During HR, what is the point of invasion by the 3’ overhang into the unbroken sister chromatid called?

Answer 27

The branch point

Question 28

What is a ‘heteroduplex’, formed in HR?

Answer 28

A double stranded molecule of nucleic acid originated through the genetic recombination of 2 single complimentary strands, derived form a different source (Eg. homologous chromosome)

Question 29

What mutations in the genes encoding components of the HR DNA repair mechanisms cause cancer?

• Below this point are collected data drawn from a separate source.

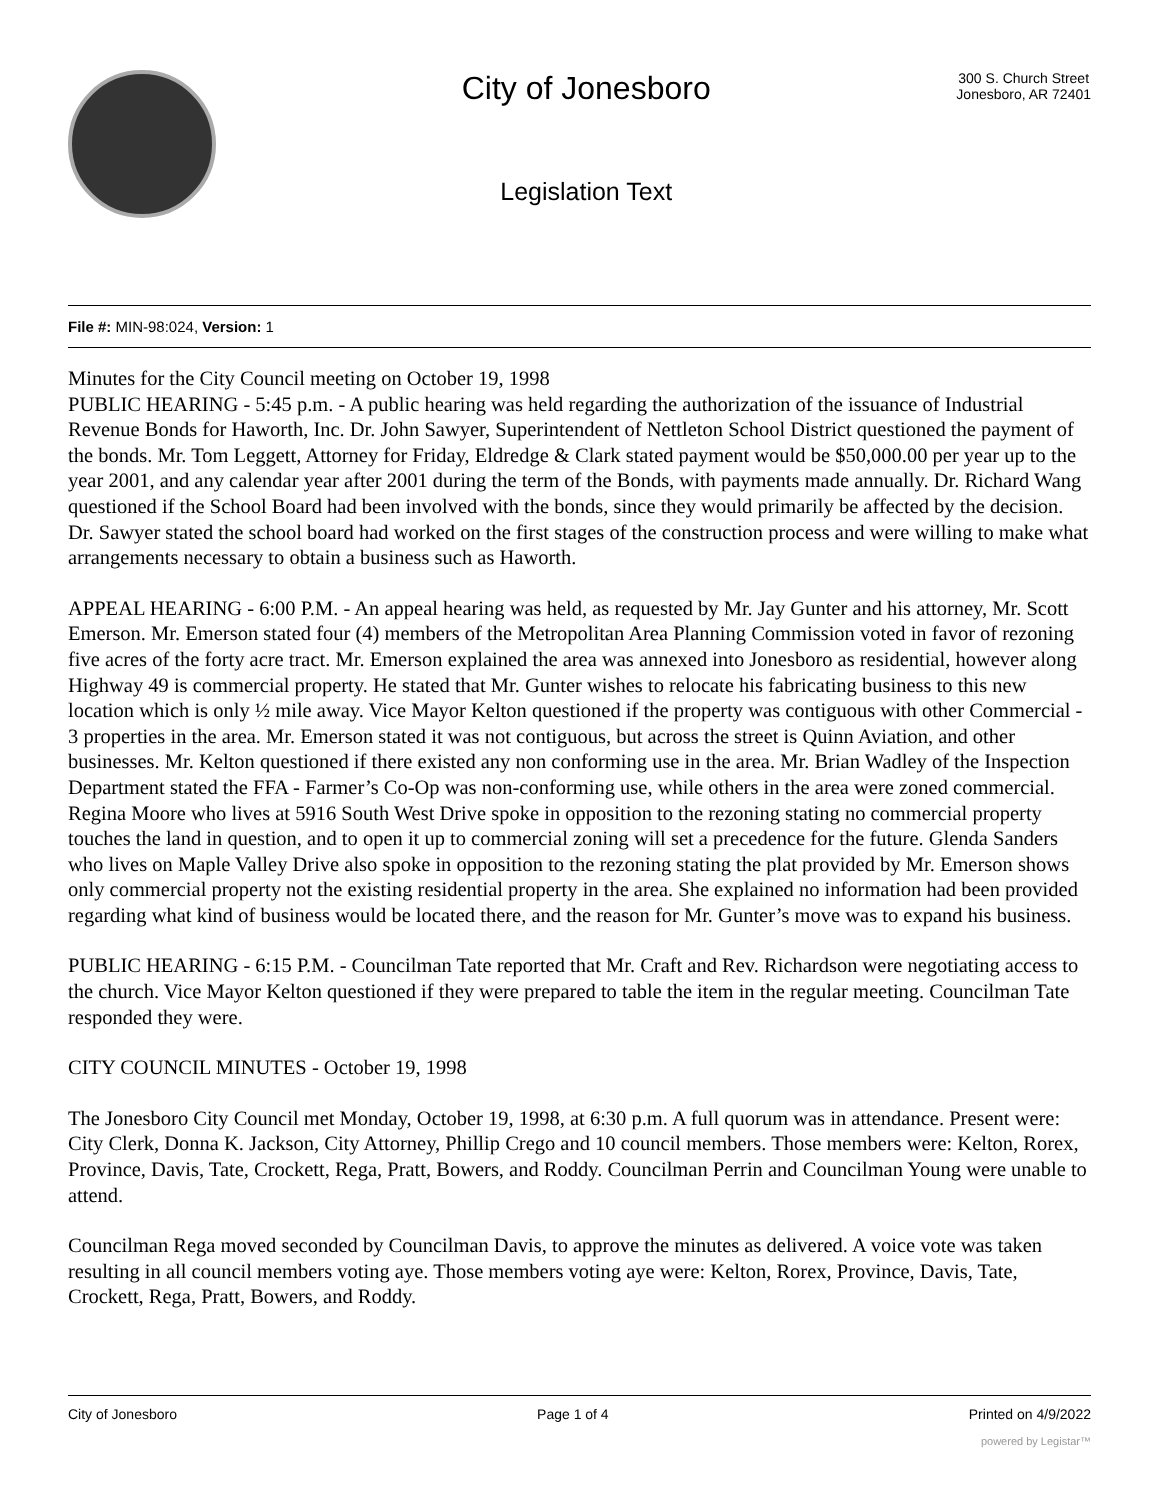City of Jonesboro
Legislation Text
300 S. Church Street
Jonesboro, AR 72401
File #: MIN-98:024, Version: 1
Minutes for the City Council meeting on October 19, 1998
PUBLIC HEARING - 5:45 p.m. - A public hearing was held regarding the authorization of the issuance of Industrial Revenue Bonds for Haworth, Inc. Dr. John Sawyer, Superintendent of Nettleton School District questioned the payment of the bonds. Mr. Tom Leggett, Attorney for Friday, Eldredge & Clark stated payment would be $50,000.00 per year up to the year 2001, and any calendar year after 2001 during the term of the Bonds, with payments made annually. Dr. Richard Wang questioned if the School Board had been involved with the bonds, since they would primarily be affected by the decision. Dr. Sawyer stated the school board had worked on the first stages of the construction process and were willing to make what arrangements necessary to obtain a business such as Haworth.
APPEAL HEARING - 6:00 P.M. - An appeal hearing was held, as requested by Mr. Jay Gunter and his attorney, Mr. Scott Emerson. Mr. Emerson stated four (4) members of the Metropolitan Area Planning Commission voted in favor of rezoning five acres of the forty acre tract. Mr. Emerson explained the area was annexed into Jonesboro as residential, however along Highway 49 is commercial property. He stated that Mr. Gunter wishes to relocate his fabricating business to this new location which is only ½ mile away. Vice Mayor Kelton questioned if the property was contiguous with other Commercial - 3 properties in the area. Mr. Emerson stated it was not contiguous, but across the street is Quinn Aviation, and other businesses. Mr. Kelton questioned if there existed any non conforming use in the area. Mr. Brian Wadley of the Inspection Department stated the FFA - Farmer’s Co-Op was non-conforming use, while others in the area were zoned commercial. Regina Moore who lives at 5916 South West Drive spoke in opposition to the rezoning stating no commercial property touches the land in question, and to open it up to commercial zoning will set a precedence for the future. Glenda Sanders who lives on Maple Valley Drive also spoke in opposition to the rezoning stating the plat provided by Mr. Emerson shows only commercial property not the existing residential property in the area. She explained no information had been provided regarding what kind of business would be located there, and the reason for Mr. Gunter’s move was to expand his business.
PUBLIC HEARING - 6:15 P.M. - Councilman Tate reported that Mr. Craft and Rev. Richardson were negotiating access to the church. Vice Mayor Kelton questioned if they were prepared to table the item in the regular meeting. Councilman Tate responded they were.
CITY COUNCIL MINUTES - October 19, 1998
The Jonesboro City Council met Monday, October 19, 1998, at 6:30 p.m. A full quorum was in attendance. Present were: City Clerk, Donna K. Jackson, City Attorney, Phillip Crego and 10 council members. Those members were: Kelton, Rorex, Province, Davis, Tate, Crockett, Rega, Pratt, Bowers, and Roddy. Councilman Perrin and Councilman Young were unable to attend.
Councilman Rega moved seconded by Councilman Davis, to approve the minutes as delivered. A voice vote was taken resulting in all council members voting aye. Those members voting aye were: Kelton, Rorex, Province, Davis, Tate, Crockett, Rega, Pratt, Bowers, and Roddy.
City of Jonesboro Page 1 of 4 Printed on 4/9/2022
powered by Legistar™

What cancers do they cause?

Answer 29

1) BRCA2
- Breast
- Ovarian
- Prostate

2) ATM
- Leukaemia
- Lymphoma

3) Fsnconi Anaemia
- Leukaemia

Question 30

What happens once the HR recombination is defective in BRAC2-mutated cancers?

Answer 30

These cancerous cells become dependant on the OTHER pathways for correct DNA repair

Question 31

What is the treatment for BRAC2-mutated cancers and why?

Answer 31

Inhibitors of the BER and NER mechanisms

These tumours depend on these to repair their DNA

Cells suffer so much DNA damage - they are unable to make adequate repairs to their DNA and they die

Question 32

What is ‘synthetic lethality’ and where is it present?

Answer 32

When the simultaneous perturbation of 2 genes result in cellular death

Present in BRAC2-mutated cancers when they are treated with inhibitors of BER and NER mechanisms

Question 33

What are PARP inhibitors?

Answer 33

Treat ovarian and prostate cancer by blocking BER and NER in the BRAC2 tumour

Question 34

Why is homologous recombination used in meiotic cells?

Answer 34

The get the ‘crossing-over’ of paired chromosomes - to get genetic diversity

Question 35

What is the process of HR in gametes?

Answer 35

1) Spo11 endonuclease forms a double stranded break in one of the 2 molecules to be recombined
2) Mre11 endonuclease resects back the 5’ ends - to create 3’ overhangs
3) RecA promotes strand invasion and the formation of a branch point
4) DNA polymerase extends the branch point
5) There is a meosis specific ligation event where the 3’ end of the newly synthesised molecule is joined to the 5’ end of the broken DNA strand, before it has dissociated from the template - forming a SECOND branch point
6) Holiday junction is formed
7) Ligation also occurs in the OTHER strand of broken DNA

Question 36

In HR in gametes, what determines if recombination occurs?

How can this happen?

Answer 36

How the holiday junction is resolved

Can happen in 1 of 2 ways:
1) ONLY internal stands are broken and rejoined - NO genetic exchange

2) BOTH internal and external strands are broken and rejoined - genetic exchange!!